Copy word for word the lines of the material starting at the line containing "### Day 4 - [Repose" and ending at the line containing "The trick I", including both of those lines.

:: Dataset records ::

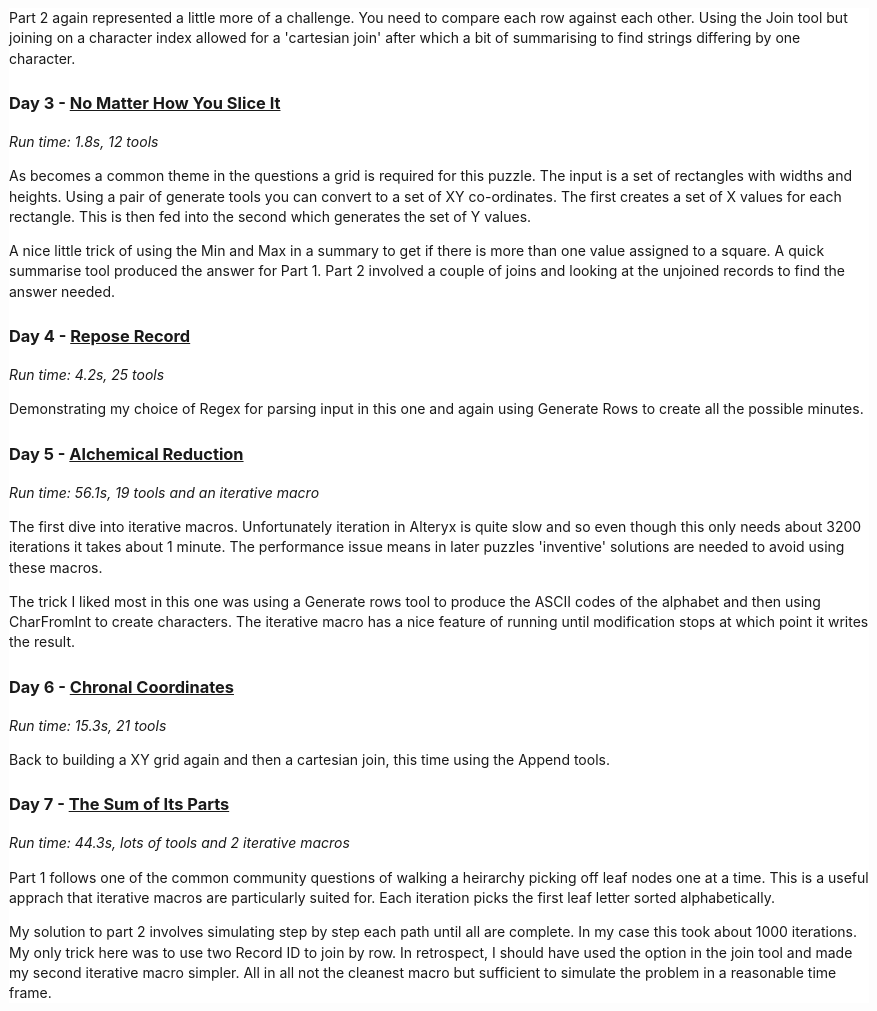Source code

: Part 2 again represented a little more of a challenge. You need to compare each row against each other. Using the Join tool but joining on a character index allowed for a 'cartesian join' after which a bit of summarising to find strings differing by one character.

### Day 3 - [No Matter How You Slice It](https://adventofcode.com/2018/day/3)
*Run time: 1.8s, 12 tools*

As becomes a common theme in the questions a grid is required for this puzzle. The input is a set of rectangles with widths and heights. Using a pair of generate tools you can convert to a set of XY co-ordinates. The first creates a set of X values for each rectangle. This is then fed into the second which generates the set of Y values.

A nice little trick of using the Min and Max in a summary to get if there is more than one value assigned to a square. A quick summarise tool produced the answer for Part 1. Part 2 involved a couple of joins and looking at the unjoined records to find the answer needed.

### Day 4 - [Repose Record](https://adventofcode.com/2018/day/4)
*Run time: 4.2s, 25 tools*

Demonstrating my choice of Regex for parsing input in this one and again using Generate Rows to create all the possible minutes.

### Day 5 - [Alchemical Reduction](https://adventofcode.com/2018/day/5)
*Run time: 56.1s, 19 tools and an iterative macro*

The first dive into iterative macros. Unfortunately iteration in Alteryx is quite slow and so even though this only needs about 3200 iterations it takes about 1 minute. The performance issue means in later puzzles 'inventive' solutions are needed to avoid using these macros.

The trick I liked most in this one was using a Generate rows tool to produce the ASCII codes of the alphabet and then using CharFromInt to create characters. The iterative macro has a nice feature of running until modification stops at which point it writes the result.

### Day 6 - [Chronal Coordinates](https://adventofcode.com/2018/day/6)
*Run time: 15.3s, 21 tools*

Back to building a XY grid again and then a cartesian join, this time using the Append tools. 

### Day 7 - [The Sum of Its Parts](https://adventofcode.com/2018/day/7)
*Run time: 44.3s, lots of tools and 2 iterative macros*

Part 1 follows one of the common community questions of walking a heirarchy picking off leaf nodes one at a time. This is a useful apprach that iterative macros are particularly suited for. Each iteration picks the first leaf letter sorted alphabetically.

My solution to part 2 involves simulating step by step each path until all are complete. In my case this took about 1000 iterations. My only trick here was to use two Record ID to join by row. In retrospect, I should have used the option in the join tool and made my second iterative macro simpler. All in all not the cleanest macro but sufficient to simulate the problem in a reasonable time frame.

:::

### Answer space:
### Day 4 - [Repose Record](https://adventofcode.com/2018/day/4)
*Run time: 4.2s, 25 tools*

Demonstrating my choice of Regex for parsing input in this one and again using Generate Rows to create all the possible minutes.

### Day 5 - [Alchemical Reduction](https://adventofcode.com/2018/day/5)
*Run time: 56.1s, 19 tools and an iterative macro*

The first dive into iterative macros. Unfortunately iteration in Alteryx is quite slow and so even though this only needs about 3200 iterations it takes about 1 minute. The performance issue means in later puzzles 'inventive' solutions are needed to avoid using these macros.

The trick I liked most in this one was using a Generate rows tool to produce the ASCII codes of the alphabet and then using CharFromInt to create characters. The iterative macro has a nice feature of running until modification stops at which point it writes the result.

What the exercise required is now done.